Canone e aziende, la risposta di Legnini

«La comunicazione arrivata a milioni di partite Iva si poteva fare meglio. Si poteva essere più chiari e precisi, individuando meglio i destinatari». Così il sottosegretario all’Economia Giovanni Legnini, ospite di “24 Mattino” su Radio 24 interviene sulla polemica sollevata da molte imprese che in questi giorni hanno ricevuto dalla Rai una lettera in cui si chiede di pagare il canone speciale di 407,35 euro. Il provvedimento, nelle intenzioni del legislatore, dovrebbe riguardare principalmente tutte quelle attività che della tv fanno un uso lavorativo, per esempio hotel e ristoranti. Nella comunicazione è indicato che chi non è tenuto a pagare perché non dispone di apparecchi a scopo lavorativo può compilare un modulo.
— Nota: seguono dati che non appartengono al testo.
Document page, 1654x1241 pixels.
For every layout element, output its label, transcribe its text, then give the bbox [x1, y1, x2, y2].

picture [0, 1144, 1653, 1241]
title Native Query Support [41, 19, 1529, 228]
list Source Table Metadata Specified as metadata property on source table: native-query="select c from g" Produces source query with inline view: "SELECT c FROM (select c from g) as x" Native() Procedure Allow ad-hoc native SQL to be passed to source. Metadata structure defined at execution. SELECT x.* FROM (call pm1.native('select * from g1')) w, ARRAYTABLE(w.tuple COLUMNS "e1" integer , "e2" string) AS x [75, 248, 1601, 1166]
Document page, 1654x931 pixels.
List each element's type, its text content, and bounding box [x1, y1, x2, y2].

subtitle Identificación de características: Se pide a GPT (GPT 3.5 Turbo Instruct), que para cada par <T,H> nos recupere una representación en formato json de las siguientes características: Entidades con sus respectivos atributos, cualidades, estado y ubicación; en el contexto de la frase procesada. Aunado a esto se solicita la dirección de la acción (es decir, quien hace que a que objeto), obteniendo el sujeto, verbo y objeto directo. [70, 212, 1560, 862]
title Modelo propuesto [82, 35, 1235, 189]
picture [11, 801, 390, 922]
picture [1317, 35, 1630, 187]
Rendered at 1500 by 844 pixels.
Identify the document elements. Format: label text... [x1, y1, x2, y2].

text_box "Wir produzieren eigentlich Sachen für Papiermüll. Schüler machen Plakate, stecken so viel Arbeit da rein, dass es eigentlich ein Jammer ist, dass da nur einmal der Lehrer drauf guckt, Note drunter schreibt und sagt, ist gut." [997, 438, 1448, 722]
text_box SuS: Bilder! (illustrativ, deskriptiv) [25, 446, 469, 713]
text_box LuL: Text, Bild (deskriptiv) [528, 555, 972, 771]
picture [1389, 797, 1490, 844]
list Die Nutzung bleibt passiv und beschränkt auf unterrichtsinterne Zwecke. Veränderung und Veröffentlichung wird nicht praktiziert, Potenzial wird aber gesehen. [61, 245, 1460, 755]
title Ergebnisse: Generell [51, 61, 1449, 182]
Legnini poi ha parlato del canone Rai in generale: «Nel tempo questa imposta è stata ritenuta sempre più odiosa, anche a fronte dell’evoluzione del mercato televisivo, dall’altro però c’è una grande evasione da combattere. Credo che si debbano valutare misure che possono aiutare a superare il canone, non è una cosa semplice visto che il gettito stimato è di 1,7mld l’anno». Legnini si è detto scettico nel legare il canone alla bolletta: «La bolletta potrebbe essere uno strumento efficace, però dobbiamo ridurre gli importi delle bollette elettriche. Se carichiamo lì il canone, la percezione è che il totale della bolletta aumenti».